Repeat the material below word for word, starting at its first line and stopping after the line that contains "besuchen Sie unsere".

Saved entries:
◆ ◆ ◆ ◆ ◆ ◆ ◆
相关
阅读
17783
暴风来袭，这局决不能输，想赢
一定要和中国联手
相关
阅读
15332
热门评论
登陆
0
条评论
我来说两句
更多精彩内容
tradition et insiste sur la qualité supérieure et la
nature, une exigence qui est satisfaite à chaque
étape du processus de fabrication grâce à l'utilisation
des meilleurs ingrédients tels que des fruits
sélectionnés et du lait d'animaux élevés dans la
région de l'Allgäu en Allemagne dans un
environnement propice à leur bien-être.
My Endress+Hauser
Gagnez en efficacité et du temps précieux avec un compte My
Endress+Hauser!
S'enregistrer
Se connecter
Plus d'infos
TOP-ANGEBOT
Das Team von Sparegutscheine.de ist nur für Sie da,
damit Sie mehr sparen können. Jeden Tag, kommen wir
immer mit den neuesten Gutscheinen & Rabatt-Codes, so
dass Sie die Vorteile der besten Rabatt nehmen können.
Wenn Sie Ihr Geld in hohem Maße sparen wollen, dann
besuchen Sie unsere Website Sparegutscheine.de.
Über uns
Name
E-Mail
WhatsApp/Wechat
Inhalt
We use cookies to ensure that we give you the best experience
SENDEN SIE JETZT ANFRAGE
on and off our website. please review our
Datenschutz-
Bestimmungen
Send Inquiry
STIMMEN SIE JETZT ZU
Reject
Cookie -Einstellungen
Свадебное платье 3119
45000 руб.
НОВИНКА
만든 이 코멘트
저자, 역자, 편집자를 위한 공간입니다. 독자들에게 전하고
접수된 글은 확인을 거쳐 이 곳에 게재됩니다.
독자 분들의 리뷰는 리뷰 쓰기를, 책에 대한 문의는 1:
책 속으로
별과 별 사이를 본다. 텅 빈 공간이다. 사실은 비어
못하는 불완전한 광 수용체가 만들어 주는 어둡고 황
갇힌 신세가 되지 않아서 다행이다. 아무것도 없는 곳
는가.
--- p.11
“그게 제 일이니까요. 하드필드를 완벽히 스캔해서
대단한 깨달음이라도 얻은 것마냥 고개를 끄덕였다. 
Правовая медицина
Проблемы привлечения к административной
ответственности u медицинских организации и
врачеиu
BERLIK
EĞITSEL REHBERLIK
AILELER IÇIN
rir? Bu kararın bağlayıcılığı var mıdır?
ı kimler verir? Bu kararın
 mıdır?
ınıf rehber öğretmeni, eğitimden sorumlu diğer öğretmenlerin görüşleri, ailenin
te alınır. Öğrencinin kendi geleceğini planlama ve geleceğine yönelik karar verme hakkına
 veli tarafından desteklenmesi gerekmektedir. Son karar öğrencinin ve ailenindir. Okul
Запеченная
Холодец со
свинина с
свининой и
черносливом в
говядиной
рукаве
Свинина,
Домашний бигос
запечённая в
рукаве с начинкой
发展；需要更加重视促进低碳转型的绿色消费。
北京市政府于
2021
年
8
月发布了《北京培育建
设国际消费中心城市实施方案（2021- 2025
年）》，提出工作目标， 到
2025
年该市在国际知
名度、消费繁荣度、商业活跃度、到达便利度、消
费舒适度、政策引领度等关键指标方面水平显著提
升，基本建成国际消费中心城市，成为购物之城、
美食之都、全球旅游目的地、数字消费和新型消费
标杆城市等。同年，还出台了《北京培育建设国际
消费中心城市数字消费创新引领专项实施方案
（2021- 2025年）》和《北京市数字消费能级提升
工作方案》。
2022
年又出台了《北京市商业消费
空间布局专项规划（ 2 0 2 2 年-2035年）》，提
◆ ◆ ◆ ◆ ◆ ◆ ◆
— WRITTEN REPLY —
相关
阅读
17783
暴风来袭，这局决不能输，想赢
一定要和中国联手
相关
阅读
15332
热门评论
登陆
0
条评论
我来说两句
更多精彩内容
tradition et insiste sur la qualité supérieure et la
nature, une exigence qui est satisfaite à chaque
étape du processus de fabrication grâce à l'utilisation
des meilleurs ingrédients tels que des fruits
sélectionnés et du lait d'animaux élevés dans la
région de l'Allgäu en Allemagne dans un
environnement propice à leur bien-être.
My Endress+Hauser
Gagnez en efficacité et du temps précieux avec un compte My
Endress+Hauser!
S'enregistrer
Se connecter
Plus d'infos
TOP-ANGEBOT
Das Team von Sparegutscheine.de ist nur für Sie da,
damit Sie mehr sparen können. Jeden Tag, kommen wir
immer mit den neuesten Gutscheinen & Rabatt-Codes, so
dass Sie die Vorteile der besten Rabatt nehmen können.
Wenn Sie Ihr Geld in hohem Maße sparen wollen, dann
besuchen Sie unsere Website Sparegutscheine.de.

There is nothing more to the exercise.